Il principale è George Simion, leader del partito di estrema destra AUR, ora in testa ai sondaggi del primo turno. Simion fa eco al messaggio anti-sistema di Georgescu e accusa l’establishment rumeno di un “colpo di Stato” orchestrato dall’Occidente. Simion, anch’egli indagato per istigazione pubblica, fa parte di un movimento più ampio che comprende Diana Șoșoacă e Victor Ponta, figure che mescolano populismo, nazionalismo e allineamento filorusso.
Deriva strategica nel centro democratico
I candidati pro-europei come Nicuș o Dan potrebbero essere ben posizionati per vincere il ballottaggio, ma il centro democratico rimane frammentato e reattivo. Il candidato della coalizione di governo, Crin Antonescu, è visto come una scelta di compromesso con scarso entusiasmo da parte dell’opinione pubblica. La campagna dell’USR di Elena Lasconi divide ulteriormente il voto centrista. L’assenza di una narrazione convincente da parte del mainstream ha ceduto spazio agli attori anti-sistema.
Questa deriva riflette carenze strutturali più ampie. La Romania soffre di povertà endemica, analfabetismo digitale e deficit di governance. Un terzo della popolazione è vittima dell’esclusione sociale. La disoccupazione giovanile rurale supera il 30%. Queste condizioni creano un terreno fertile per la disinformazione e l’alienazione. Nonostante ospiti i migliori talenti europei nel campo delle tecnologie dell’informazione, la Romania è ai primi posti nella classifica delle infrastrutture civiche digitali, un paradosso che gli attori ibridi sfruttano.
La fragile linea del fronte
La crisi della Romania ha messo in luce le lacune strategiche delle risposte della NATO e dell’UE alle minacce ibride.
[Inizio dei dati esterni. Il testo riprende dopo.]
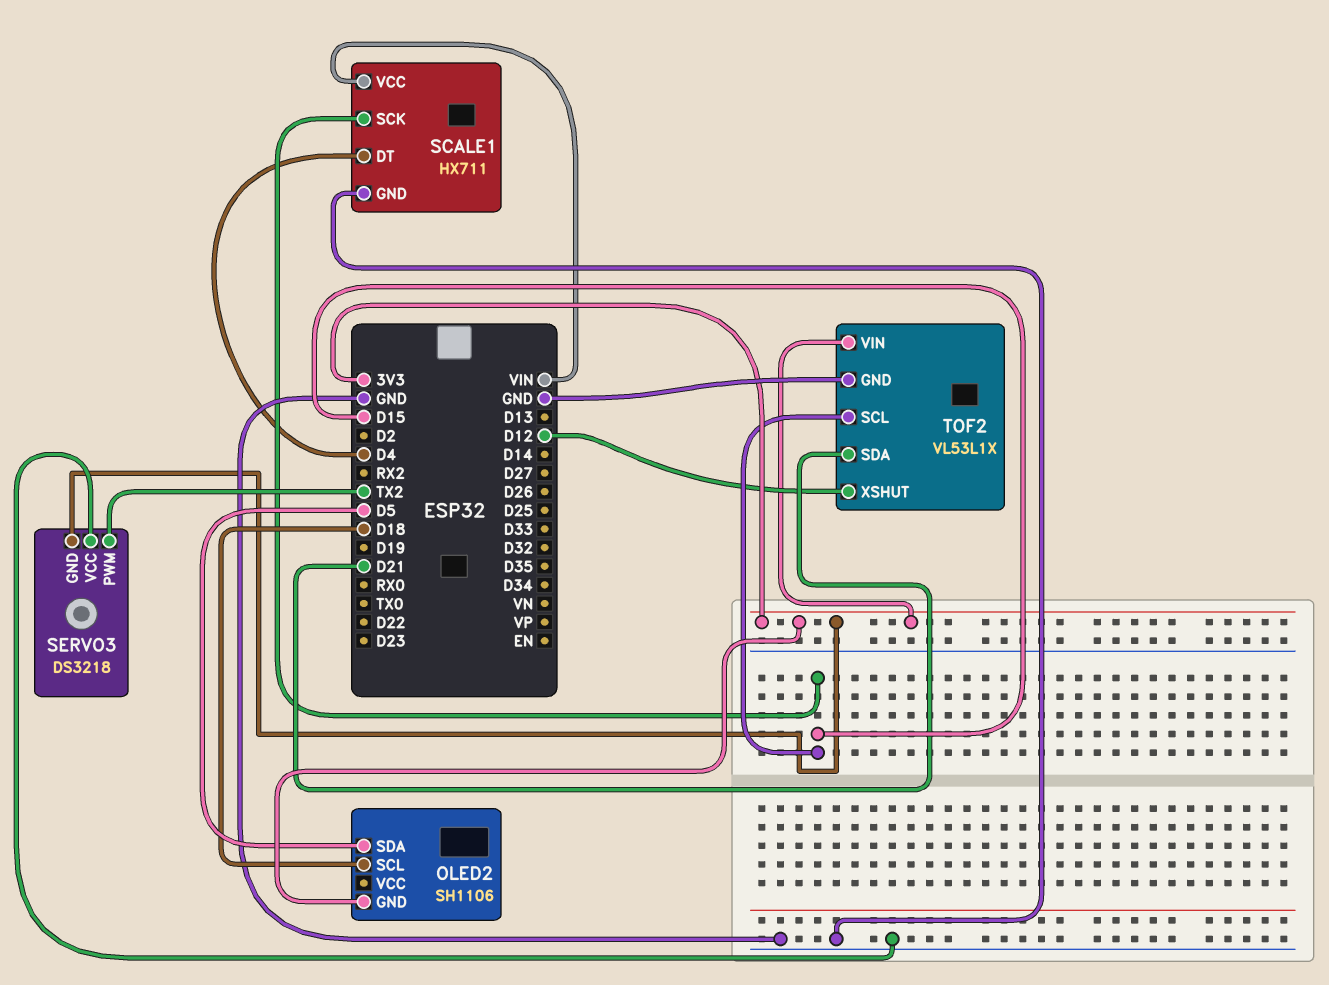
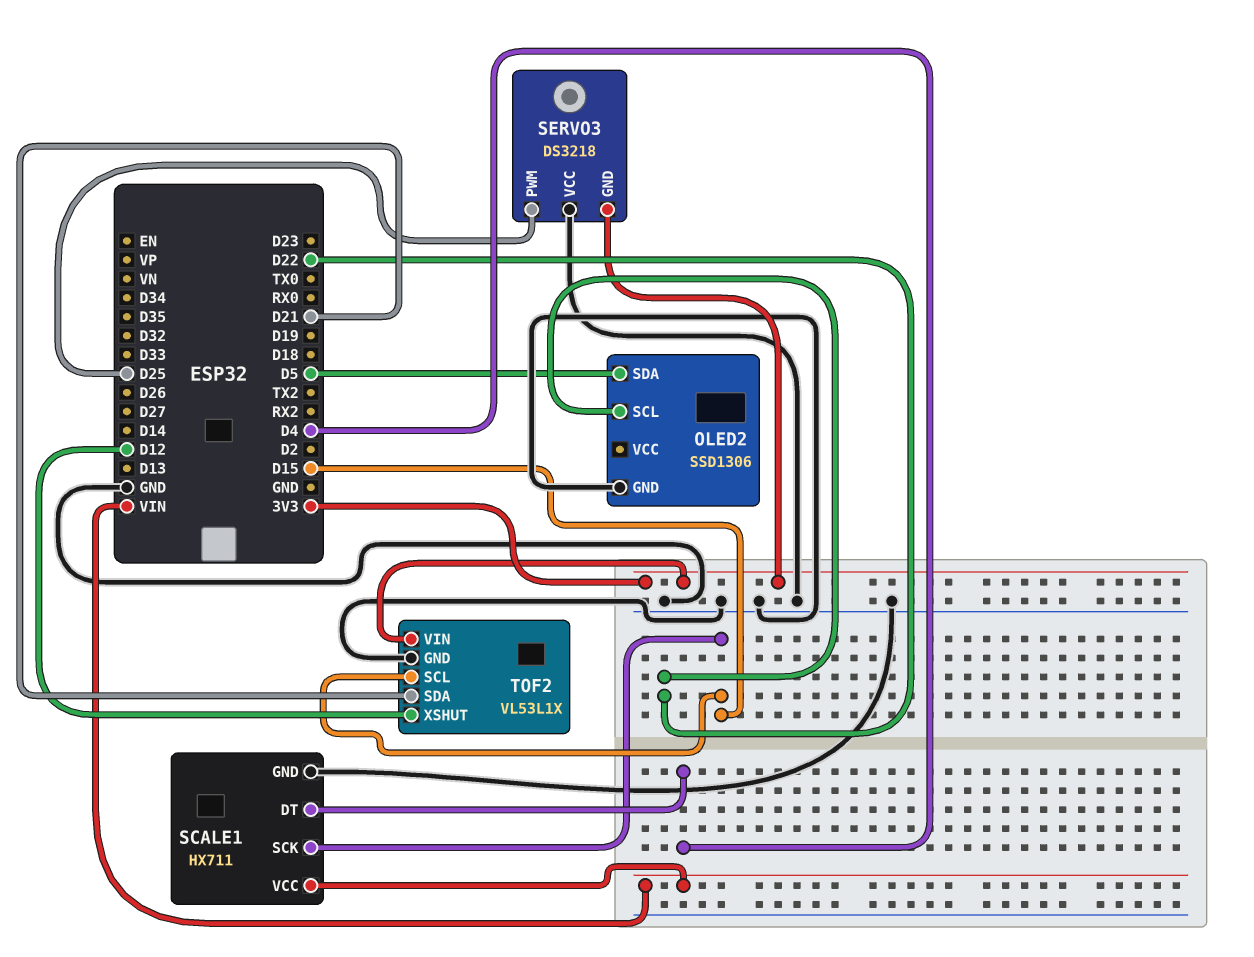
OLED2: SH1106 -> SSD1306
OLED2 pin GND: 3V3 -> GND
OLED2 pin SCL: D18 -> D22
SERVO3 pin PWM: TX2 -> D25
Gli strumenti attuali – attribuzione limitata, condivisione frammentata dell’intelligence e protocolli di escalation vaghi – sono insufficienti per le tattiche asimmetriche ora messe in campo dai nemici della NATO. Il caso rumeno non è stato una sorpresa; è stato il culmine di una campagna di lungo termine che si è sviluppata nel dominio digitale.
Ciò che la Romania richiede – e che la NATO e l’UE devono sostenere – non è solo la vigilanza, ma la resilienza. Ciò include investimenti nell’infrastruttura civica digitale, lo sviluppo di istituzioni di vigilanza indipendenti, la regolamentazione dei contenuti distribuiti dai giganti dei social media e la creazione di squadre di risposta rapida multipiattaforma in grado di smascherare e interrompere le operazioni informative prima che si radichino. Le soluzioni esistono: sviluppare una strategia coerente per i futuri rapporti dell’UE con la Russia che includa risposte agli attacchi ibridi, evitare un’estensione dell’influenza russa in Ucraina e un più ampio isolamento della Russia, introdurre un monitoraggio più centralizzato delle informazioni sulle minacce all’interno della NATO e un protocollo di escalation proporzionale per gli attacchi ibridi. Ciò che manca non sono le soluzioni, ma l’urgenza.
Oltre la Romania
La crisi elettorale della Romania non è un episodio isolato. È un avvertimento di ciò che accade quando le istituzioni si occupano dei sintomi senza affrontare le cause alla radice. Rimuovere i candidati estremisti antidemocratici è necessario, ma insufficiente. Senza una strategia proattiva per costruire la resilienza democratica, le democrazie rischiano di diventare tecnicamente ben difese ma sempre più svuotate dalla sfiducia.
Il contenimento ritarda le crisi, non le risolve. La questione è se le democrazie transatlantiche impareranno dalla Romania o si troveranno ad affrontare rotture simili con ancora meno scuse per l’inazione.